専門家のみならず、非専門家にもわかりやすい表現力(プレゼンテーション能力、コミュニケーション能力)が向上するように、配色やフォントサイズ、レイアウト、文言などをきめ細かく指導している。研究活動面でも、教員自ら研究を行うとともに、学生は教員と随時議論し、独創性・創造力・発想力・論理的思考力・考察力が育まれるよう指導している。実験に対する厳密性・信頼性・再現性が身につくように指導している。

教育目的

・ 光ナノサイエンスを指向した紫外可視近赤外域に吸収・発光を示す高分子や超分子ポリマーの分子設計・合成・構造解析・機能に関する研究教育を行う。

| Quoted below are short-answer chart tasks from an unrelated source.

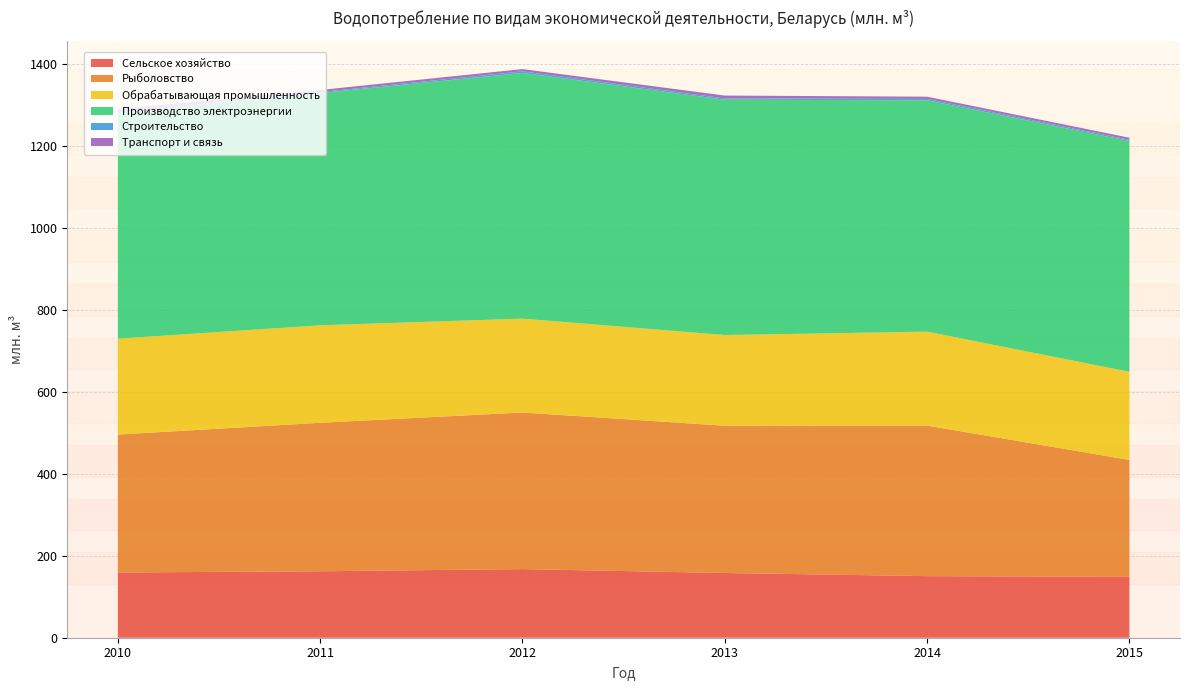

Reading right to left, transcribe all the data shown in this chart.

Сельское хозяйство: 148.6	150.4	158.1	167.6	162.3	159.3
Рыболовство: 285.5	367.7	359.6	382.4	362.6	336.8
Обрабатывающая промышленность: 215.3	229.4	221.5	229.2	238.1	234.1
Производство электроэнергии: 563.7	564.9	574.7	600.0	567.2	549.3
Строительство: 2.9	3.3	3.2	3.9	2.3	2.9
Транспорт и связь: 4.9	5.5	7.0	5.5	5.1	8.6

最先端の光ナノサイエンスや関連分野の動向調査、周辺領域の学習活動を通じて、高分子科学技術分野にて活躍できる研究者・高度な技術者を育成する。

指導方針

(学習指導)
・ 研究遂行の基礎となる専門知識や関連分野の知識を習得する。
・ 関連分野の書籍を研究室内に常備し、研究に関する幅広い好奇心を涵養する。
・ 学会主催の学会討論会・各種セミナー・講演会への出席・発表を推奨する。

(研究指導)
・ 独創性、創造性、論理的思考力、考察力、表現力(プレゼンテーション能力)を向上する。
・ 最先端の機器分析研究を通じて多くの高度なスキルを身につける。
・ 研究に対する精密性、正確性、再現性を身につける。
・ 持続的な研究活動を遂行できる。
・ 博士後期課程学生や進学予定者には、学内外の競争的研究資金および海外派遣助成、ポスター賞、報道発表への応募を推奨する。
・ 教員は随時学生と議論し、個人のスキルや知識レベルに合わせたきめ細かな教育・研究指導を行う。

(その他)
・ 種々の研究室内活動に携わり、社会的協調性を身につける。
・ 企業での危険物取扱い規定に沿った安全教育を行う。


【ゼミナール】
・ 先端的な研究動向を調査・紹介・解説する。
・ 研究進捗報告会を随時(月1回程度)実施する。
・ 特別講演会(年に2−4回程度)を実施する。
・ 冬期に研究室内でゼミを兼ねた研究発表会を実施する。
・ 夏期は中間報告書を作成する。

【参考書】
・ 特になし(研究テーマに応じた大学院レベルの高分子科学・半導体工学・光化学・有機金属化学・無機化学・分光学・分析化学など)

修士学位取得条件

1.共通の学力プラットホームとしての基礎として物理化学、量子化学、有機化学を修学し、電子構造に基づく物性物理学や分子構造に基づく高分子科学の基礎概念を身に付けていること。
2.先端物質科学に関する知識として融合領域への視野を広げるため、他分野を含めた先端的な高分子科学の動向、研究手法、高分子科学の先端的な応用分野の調査能力を身に付けていること。
3.問題解決能力と課題解決のための研究技術として、高分子科学研究を行う上で遭遇する問題を解決するのに必要な能力・技術を習得していること。
4.研究交流に必要となる能力として、社会の変化に柔軟に対応して活躍するために、プレゼンテーション能力や討論能力、国際的に活躍するための英語力を身に付けていることが望ましい。

博士学位取得条件

博士後期課程では、前期課程で養われた能力に加え、以下の知識、能力を習得する。
1.高分子科学分野の深い学識に加え、高分子科学のみにとらわれない自立した研究者に必要な広い視野や高度なスキルを習得していること。
2.自立した研究者として、高分子科学研究を推進するための課題設定能力、問題発見能力を身に付けていること。
3.高分子科学に関する研究計画の立案、研究費申請、研究の実施、成果の報告と評価を適切に行えることができること。
4.国際的に活躍するための英語によるプレゼンテーション能力、コミュニケーション能力を習得していることが望ましい。
5.研究室や研究グループを運営するための企画力、指導力を有していること。